2. Bring back the 'death panels' - that is, encourage more "end of life" counseling.  Treatment to prolong life when life is no longer worth living accounts for an enormous share of Medicare costs. A Wall Street Journal analysis found that in 2009, the 1.6 million people who died in hospitals -- 6.6% of those who received hospital care --  accounted for 22.3% of total hospital expenditures. The Journal also found that "the top 10% of Medicare beneficiaries who received hospital care accounted for 64% of the program's hospital spending."

Recognizing these costs, the House version of the ACA originally specified that yearly Medicare checkups include coverage for end of life counseling, in which a doctor simply discusses with patients the circumstances under which they would want care to continue -- or end -- if they are not in a condition to make decisions, and to create living wills laying out those conditions. Cue the death panel demagoguery, and the guidelines spelling out coverage for such discussions were pulled back. HHS briefly reinstated them at the end of 2010, then retreated when the world noticed.

End of life counseling never has been and never will be coercive. The more it is emphasized in coverage guidelines, the more people will avoid unnecessary, invasive and futile life support that's often an agony for relatives -- and a budget buster for Medicare.
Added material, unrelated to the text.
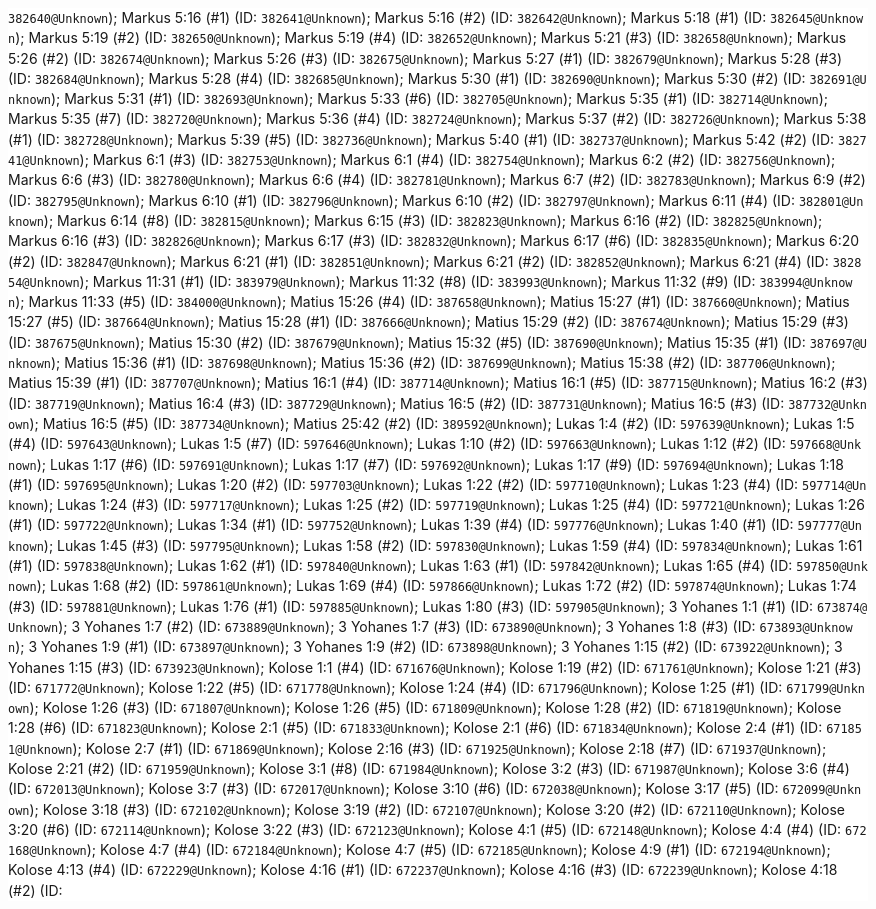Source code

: `382640@Unknown`); Markus 5:16 (#1) (ID: `382641@Unknown`); Markus 5:16 (#2) (ID: `382642@Unknown`); Markus 5:18 (#1) (ID: `382645@Unknown`); Markus 5:19 (#2) (ID: `382650@Unknown`); Markus 5:19 (#4) (ID: `382652@Unknown`); Markus 5:21 (#3) (ID: `382658@Unknown`); Markus 5:26 (#2) (ID: `382674@Unknown`); Markus 5:26 (#3) (ID: `382675@Unknown`); Markus 5:27 (#1) (ID: `382679@Unknown`); Markus 5:28 (#3) (ID: `382684@Unknown`); Markus 5:28 (#4) (ID: `382685@Unknown`); Markus 5:30 (#1) (ID: `382690@Unknown`); Markus 5:30 (#2) (ID: `382691@Unknown`); Markus 5:31 (#1) (ID: `382693@Unknown`); Markus 5:33 (#6) (ID: `382705@Unknown`); Markus 5:35 (#1) (ID: `382714@Unknown`); Markus 5:35 (#7) (ID: `382720@Unknown`); Markus 5:36 (#4) (ID: `382724@Unknown`); Markus 5:37 (#2) (ID: `382726@Unknown`); Markus 5:38 (#1) (ID: `382728@Unknown`); Markus 5:39 (#5) (ID: `382736@Unknown`); Markus 5:40 (#1) (ID: `382737@Unknown`); Markus 5:42 (#2) (ID: `382741@Unknown`); Markus 6:1 (#3) (ID: `382753@Unknown`); Markus 6:1 (#4) (ID: `382754@Unknown`); Markus 6:2 (#2) (ID: `382756@Unknown`); Markus 6:6 (#3) (ID: `382780@Unknown`); Markus 6:6 (#4) (ID: `382781@Unknown`); Markus 6:7 (#2) (ID: `382783@Unknown`); Markus 6:9 (#2) (ID: `382795@Unknown`); Markus 6:10 (#1) (ID: `382796@Unknown`); Markus 6:10 (#2) (ID: `382797@Unknown`); Markus 6:11 (#4) (ID: `382801@Unknown`); Markus 6:14 (#8) (ID: `382815@Unknown`); Markus 6:15 (#3) (ID: `382823@Unknown`); Markus 6:16 (#2) (ID: `382825@Unknown`); Markus 6:16 (#3) (ID: `382826@Unknown`); Markus 6:17 (#3) (ID: `382832@Unknown`); Markus 6:17 (#6) (ID: `382835@Unknown`); Markus 6:20 (#2) (ID: `382847@Unknown`); Markus 6:21 (#1) (ID: `382851@Unknown`); Markus 6:21 (#2) (ID: `382852@Unknown`); Markus 6:21 (#4) (ID: `382854@Unknown`); Markus 11:31 (#1) (ID: `383979@Unknown`); Markus 11:32 (#8) (ID: `383993@Unknown`); Markus 11:32 (#9) (ID: `383994@Unknown`); Markus 11:33 (#5) (ID: `384000@Unknown`); Matius 15:26 (#4) (ID: `387658@Unknown`); Matius 15:27 (#1) (ID: `387660@Unknown`); Matius 15:27 (#5) (ID: `387664@Unknown`); Matius 15:28 (#1) (ID: `387666@Unknown`); Matius 15:29 (#2) (ID: `387674@Unknown`); Matius 15:29 (#3) (ID: `387675@Unknown`); Matius 15:30 (#2) (ID: `387679@Unknown`); Matius 15:32 (#5) (ID: `387690@Unknown`); Matius 15:35 (#1) (ID: `387697@Unknown`); Matius 15:36 (#1) (ID: `387698@Unknown`); Matius 15:36 (#2) (ID: `387699@Unknown`); Matius 15:38 (#2) (ID: `387706@Unknown`); Matius 15:39 (#1) (ID: `387707@Unknown`); Matius 16:1 (#4) (ID: `387714@Unknown`); Matius 16:1 (#5) (ID: `387715@Unknown`); Matius 16:2 (#3) (ID: `387719@Unknown`); Matius 16:4 (#3) (ID: `387729@Unknown`); Matius 16:5 (#2) (ID: `387731@Unknown`); Matius 16:5 (#3) (ID: `387732@Unknown`); Matius 16:5 (#5) (ID: `387734@Unknown`); Matius 25:42 (#2) (ID: `389592@Unknown`); Lukas 1:4 (#2) (ID: `597639@Unknown`); Lukas 1:5 (#4) (ID: `597643@Unknown`); Lukas 1:5 (#7) (ID: `597646@Unknown`); Lukas 1:10 (#2) (ID: `597663@Unknown`); Lukas 1:12 (#2) (ID: `597668@Unknown`); Lukas 1:17 (#6) (ID: `597691@Unknown`); Lukas 1:17 (#7) (ID: `597692@Unknown`); Lukas 1:17 (#9) (ID: `597694@Unknown`); Lukas 1:18 (#1) (ID: `597695@Unknown`); Lukas 1:20 (#2) (ID: `597703@Unknown`); Lukas 1:22 (#2) (ID: `597710@Unknown`); Lukas 1:23 (#4) (ID: `597714@Unknown`); Lukas 1:24 (#3) (ID: `597717@Unknown`); Lukas 1:25 (#2) (ID: `597719@Unknown`); Lukas 1:25 (#4) (ID: `597721@Unknown`); Lukas 1:26 (#1) (ID: `597722@Unknown`); Lukas 1:34 (#1) (ID: `597752@Unknown`); Lukas 1:39 (#4) (ID: `597776@Unknown`); Lukas 1:40 (#1) (ID: `597777@Unknown`); Lukas 1:45 (#3) (ID: `597795@Unknown`); Lukas 1:58 (#2) (ID: `597830@Unknown`); Lukas 1:59 (#4) (ID: `597834@Unknown`); Lukas 1:61 (#1) (ID: `597838@Unknown`); Lukas 1:62 (#1) (ID: `597840@Unknown`); Lukas 1:63 (#1) (ID: `597842@Unknown`); Lukas 1:65 (#4) (ID: `597850@Unknown`); Lukas 1:68 (#2) (ID: `597861@Unknown`); Lukas 1:69 (#4) (ID: `597866@Unknown`); Lukas 1:72 (#2) (ID: `597874@Unknown`); Lukas 1:74 (#3) (ID: `597881@Unknown`); Lukas 1:76 (#1) (ID: `597885@Unknown`); Lukas 1:80 (#3) (ID: `597905@Unknown`); 3 Yohanes 1:1 (#1) (ID: `673874@Unknown`); 3 Yohanes 1:7 (#2) (ID: `673889@Unknown`); 3 Yohanes 1:7 (#3) (ID: `673890@Unknown`); 3 Yohanes 1:8 (#3) (ID: `673893@Unknown`); 3 Yohanes 1:9 (#1) (ID: `673897@Unknown`); 3 Yohanes 1:9 (#2) (ID: `673898@Unknown`); 3 Yohanes 1:15 (#2) (ID: `673922@Unknown`); 3 Yohanes 1:15 (#3) (ID: `673923@Unknown`); Kolose 1:1 (#4) (ID: `671676@Unknown`); Kolose 1:19 (#2) (ID: `671761@Unknown`); Kolose 1:21 (#3) (ID: `671772@Unknown`); Kolose 1:22 (#5) (ID: `671778@Unknown`); Kolose 1:24 (#4) (ID: `671796@Unknown`); Kolose 1:25 (#1) (ID: `671799@Unknown`); Kolose 1:26 (#3) (ID: `671807@Unknown`); Kolose 1:26 (#5) (ID: `671809@Unknown`); Kolose 1:28 (#2) (ID: `671819@Unknown`); Kolose 1:28 (#6) (ID: `671823@Unknown`); Kolose 2:1 (#5) (ID: `671833@Unknown`); Kolose 2:1 (#6) (ID: `671834@Unknown`); Kolose 2:4 (#1) (ID: `671851@Unknown`); Kolose 2:7 (#1) (ID: `671869@Unknown`); Kolose 2:16 (#3) (ID: `671925@Unknown`); Kolose 2:18 (#7) (ID: `671937@Unknown`); Kolose 2:21 (#2) (ID: `671959@Unknown`); Kolose 3:1 (#8) (ID: `671984@Unknown`); Kolose 3:2 (#3) (ID: `671987@Unknown`); Kolose 3:6 (#4) (ID: `672013@Unknown`); Kolose 3:7 (#3) (ID: `672017@Unknown`); Kolose 3:10 (#6) (ID: `672038@Unknown`); Kolose 3:17 (#5) (ID: `672099@Unknown`); Kolose 3:18 (#3) (ID: `672102@Unknown`); Kolose 3:19 (#2) (ID: `672107@Unknown`); Kolose 3:20 (#2) (ID: `672110@Unknown`); Kolose 3:20 (#6) (ID: `672114@Unknown`); Kolose 3:22 (#3) (ID: `672123@Unknown`); Kolose 4:1 (#5) (ID: `672148@Unknown`); Kolose 4:4 (#4) (ID: `672168@Unknown`); Kolose 4:7 (#4) (ID: `672184@Unknown`); Kolose 4:7 (#5) (ID: `672185@Unknown`); Kolose 4:9 (#1) (ID: `672194@Unknown`); Kolose 4:13 (#4) (ID: `672229@Unknown`); Kolose 4:16 (#1) (ID: `672237@Unknown`); Kolose 4:16 (#3) (ID: `672239@Unknown`); Kolose 4:18 (#2) (ID:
3. Bring back the public option -- 'strong' variety.  Why does healthcare in the United States cost 50-100% more per capita than in virtually every other wealthy country, with generally inferior outcomes? Mainly because every other wealthy country, whatever its method of delivering universal health insurance (as all but the U.S. do), allows the government monopsony pricing power.  A "strong" public option -- that is, a government-run health insurer that pays Medicare rates for service -- would be a giant step toward giving the federal government that essential control.

None of these price control measures would have a prayer of passing in the 113th Congress. But all could be scored by the CBO, yielding substantial projected savings (the public option more than the first two, which the CBO would doubtless score conservatively as it has most other untested cost controls).  Together, they would stand in dramatic contrast to Republican measures that will dramatically increase seniors' costs.

Of course, such proposals would stir up a new tsunami of demagoguery. But circumstances have changed. The ACA is passed, the Supreme Court has ruled, the election is won. And Obama is better primed to win a messaging war than he was in his first term.